If you own a business and you have failed to pay payroll taxes or file payroll tax returns, the IRS may levy assets of the business and may even shut the business down. Regardless of whether or not the business is closed, still in operation or files for bankruptcy protection, the IRS will still have the legal capacity to collect taxes. In accordance to IRS Code Section 6672, former officers and directors of the business are personally liable for these taxes.

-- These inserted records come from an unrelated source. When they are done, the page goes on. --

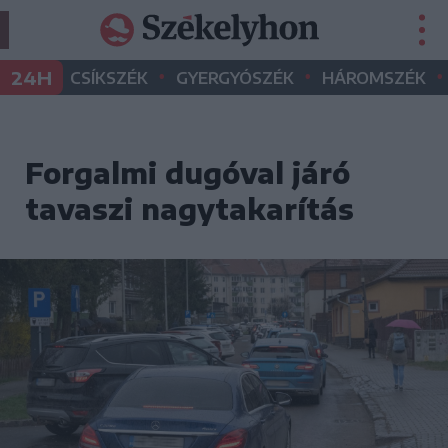
•
•
•
24H
CSÍKSZÉK
GYERGYÓSZÉK
HÁROMSZÉK
Forgalmi dugóval járó
tavaszi nagytakarítás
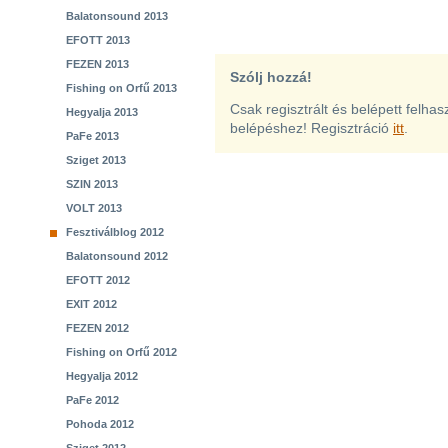
Balatonsound 2013
EFOTT 2013
FEZEN 2013
Szólj hozzá!
Fishing on Orfű 2013
Csak regisztrált és belépett felha
Hegyalja 2013
belépéshez! Regisztráció
itt
.
PaFe 2013
Sziget 2013
SZIN 2013
VOLT 2013
Fesztiválblog 2012
Balatonsound 2012
EFOTT 2012
EXIT 2012
FEZEN 2012
Fishing on Orfű 2012
Hegyalja 2012
PaFe 2012
Pohoda 2012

If you own or have owned a business in the past, the IRS collects what is called "941/ 940 payroll taxes" - commonly known as employment taxes. The 941 tax is due every operating quarter (four quarters a year), and the 940 is due annually. If they are not paid, the IRS can and will levy against anything you own. Penalties and interest will continue to accrue, which could mean an IRS lien or other devastating action. The penalties and interest alone can get very high, thus increasing the total tax liability. This is widely considered to be the worst form of tax debt, as the IRS considers it "stealing" directly from the government. If these taxes are neglected long enough, the business can be closed and all assets seized to satisfy the debt. Should the business close and the IRS seizure of all assets not satisfy the tax liability, the individual shareholders, officers and employees will be held accountable and liable. Non-payment of 940/941 payroll tax liabilities is then attached to personal social security number and personal tax returns, since the IRS will file Civil Penalties. This is one situation where professional tax help is essential.